## begin EXCERPTED TEXT

Thursday, August 28, 2008
Life has come back full force. I am in classes, working on the second novel, sending out queries for the first, writing freelance articles, preparing to begin a journalism internship, and working a part time job ( oh and recently beginning to sell books on amazon). The day flies by in a flurry of words on the page, races to class, and an occasional sigh of overwhelming distress as I add another task to the list. But ya know what? It's fantastic. I am finally doing what I love. I am not getting up and shuffling in to a job that I'm unhappy with day after day. Instead I am writing and reading and analyzing. I find time to journal when I take the bank deposit for my part time job. In my previous life as a full time career woman I was lucky to get 500 words of anything done a day (reading or writing) now 500 words passes in about twenty minutes. There is no limit to my thankfullness for finally finding myself in this place.
Thursday, August 21, 2008
This is me struggling to get back into the game. I've been gone for a week in Vegas and a week in Vegas is more like a year on another planet. The real world disappears in a haze of free drinks, flashing lights, and glittery outfits meant to distract the eye and the mind. My writing has stalled and though I've been back for four days, this is the first actual writing that I've done in almost two weeks. I hate when I get in a groove and then life pulls me elsewhere. Now instead of hopping up at 6am for coffee, I'm hitting the snooze button, four - five- six times. But hey no complaints, I'm here right now, the words are on the page. Next week begins school again, more distractions, but these ones are relevant to my writing life, so that's just fine with me.

## end EXCERPTED TEXT
## begin EXTRACTED DATA

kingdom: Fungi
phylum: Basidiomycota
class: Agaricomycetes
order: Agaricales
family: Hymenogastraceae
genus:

## end EXTRACTED DATA

▸ EXERCISE SET
**1.** Rewrite the writing blog from "Thursday, August 21, 2008" through "fine with me.", replacing "Vegas" with "Reno".
**2.** Write what comes next in the writing blog, picking up after its final sentence.

▸ TASK RESULTS
**1.**
Thursday, August 21, 2008
This is me struggling to get back into the game. I've been gone for a week in Reno and a week in Reno is more like a year on another planet. The real world disappears in a haze of free drinks, flashing lights, and glittery outfits meant to distract the eye and the mind. My writing has stalled and though I've been back for four days, this is the first actual writing that I've done in almost two weeks. I hate when I get in a groove and then life pulls me elsewhere. Now instead of hopping up at 6am for coffee, I'm hitting the snooze button, four - five- six times. But hey no complaints, I'm here right now, the words are on the page. Next week begins school again, more distractions, but these ones are relevant to my writing life, so that's just fine with me.

**2.**
Tuesday, August 5, 2008
It's 7 am, I'm working through my first cup of coffee and trying to get my brain back into "on" mode. My writing has been going very well lately, I spend every day from 9am (when my husband leaves for work) to 2:30pm (when I leave for work) writing. I apply to at least 2-3 freelance jobs everyday, submit at least one short story or query letter, and get about 1,000 words on my second novel. I'm 10,000 words in and going relatively strong. I have stayed on with my company in a very part time, very non-committal way, and may be phasing that out to tutor Korean executives in English (also very part time). I only wish that I could somehow slow the passage of time, turn things back so that this perfect period of writing and making headway could last longer. I fear change, the dying of the muse, whatever the trigger that slows the creative flow. But it's not here yet, so no time can be wasted...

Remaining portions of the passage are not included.